TO DO: Write every record out again exactly as given.

Plain-text document sources:
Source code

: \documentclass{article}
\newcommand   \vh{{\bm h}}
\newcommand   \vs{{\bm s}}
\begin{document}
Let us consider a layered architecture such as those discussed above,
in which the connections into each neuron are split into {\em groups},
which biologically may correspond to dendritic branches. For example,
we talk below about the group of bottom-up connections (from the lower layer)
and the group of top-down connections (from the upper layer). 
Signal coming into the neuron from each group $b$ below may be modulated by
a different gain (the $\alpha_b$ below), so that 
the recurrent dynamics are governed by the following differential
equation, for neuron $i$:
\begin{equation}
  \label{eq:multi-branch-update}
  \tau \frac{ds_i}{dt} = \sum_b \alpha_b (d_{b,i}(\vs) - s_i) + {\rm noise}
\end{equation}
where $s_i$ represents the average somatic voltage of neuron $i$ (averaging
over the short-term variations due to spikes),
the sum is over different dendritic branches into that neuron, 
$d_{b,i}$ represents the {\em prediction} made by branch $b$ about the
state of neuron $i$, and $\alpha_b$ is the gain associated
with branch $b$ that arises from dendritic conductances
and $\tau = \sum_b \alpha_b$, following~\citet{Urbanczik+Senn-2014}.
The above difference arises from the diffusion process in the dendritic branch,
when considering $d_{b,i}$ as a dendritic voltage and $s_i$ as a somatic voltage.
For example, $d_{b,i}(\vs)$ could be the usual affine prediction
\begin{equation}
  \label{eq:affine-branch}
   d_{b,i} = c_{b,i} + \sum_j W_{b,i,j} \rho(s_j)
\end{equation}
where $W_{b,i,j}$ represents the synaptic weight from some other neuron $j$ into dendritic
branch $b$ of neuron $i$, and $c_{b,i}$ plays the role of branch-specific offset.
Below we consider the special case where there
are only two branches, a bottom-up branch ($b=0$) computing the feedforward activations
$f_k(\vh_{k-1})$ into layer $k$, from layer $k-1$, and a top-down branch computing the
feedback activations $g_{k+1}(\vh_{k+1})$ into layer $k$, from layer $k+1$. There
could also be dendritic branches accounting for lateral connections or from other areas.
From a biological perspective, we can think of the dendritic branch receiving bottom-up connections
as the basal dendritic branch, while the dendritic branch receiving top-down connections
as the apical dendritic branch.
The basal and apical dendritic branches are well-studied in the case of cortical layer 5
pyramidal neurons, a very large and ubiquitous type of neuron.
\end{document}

RESPONSE FOR THIS EXERCISE:
Source code

: \documentclass{article}
\newcommand   \vh{{\bm h}}
\newcommand   \vs{{\bm s}}
\begin{document}
Let us consider a layered architecture such as those discussed above,
in which the connections into each neuron are split into {\em groups},
which biologically may correspond to dendritic branches. For example,
we talk below about the group of bottom-up connections (from the lower layer)
and the group of top-down connections (from the upper layer). 
Signal coming into the neuron from each group $b$ below may be modulated by
a different gain (the $\alpha_b$ below), so that 
the recurrent dynamics are governed by the following differential
equation, for neuron $i$:
\begin{equation}
  \label{eq:multi-branch-update}
  \tau \frac{ds_i}{dt} = \sum_b \alpha_b (d_{b,i}(\vs) - s_i) + {\rm noise}
\end{equation}
where $s_i$ represents the average somatic voltage of neuron $i$ (averaging
over the short-term variations due to spikes),
the sum is over different dendritic branches into that neuron, 
$d_{b,i}$ represents the {\em prediction} made by branch $b$ about the
state of neuron $i$, and $\alpha_b$ is the gain associated
with branch $b$ that arises from dendritic conductances
and $\tau = \sum_b \alpha_b$, following~\citet{Urbanczik+Senn-2014}.
The above difference arises from the diffusion process in the dendritic branch,
when considering $d_{b,i}$ as a dendritic voltage and $s_i$ as a somatic voltage.
For example, $d_{b,i}(\vs)$ could be the usual affine prediction
\begin{equation}
  \label{eq:affine-branch}
   d_{b,i} = c_{b,i} + \sum_j W_{b,i,j} \rho(s_j)
\end{equation}
where $W_{b,i,j}$ represents the synaptic weight from some other neuron $j$ into dendritic
branch $b$ of neuron $i$, and $c_{b,i}$ plays the role of branch-specific offset.
Below we consider the special case where there
are only two branches, a bottom-up branch ($b=0$) computing the feedforward activations
$f_k(\vh_{k-1})$ into layer $k$, from layer $k-1$, and a top-down branch computing the
feedback activations $g_{k+1}(\vh_{k+1})$ into layer $k$, from layer $k+1$. There
could also be dendritic branches accounting for lateral connections or from other areas.
From a biological perspective, we can think of the dendritic branch receiving bottom-up connections
as the basal dendritic branch, while the dendritic branch receiving top-down connections
as the apical dendritic branch.
The basal and apical dendritic branches are well-studied in the case of cortical layer 5
pyramidal neurons, a very large and ubiquitous type of neuron.
\end{document}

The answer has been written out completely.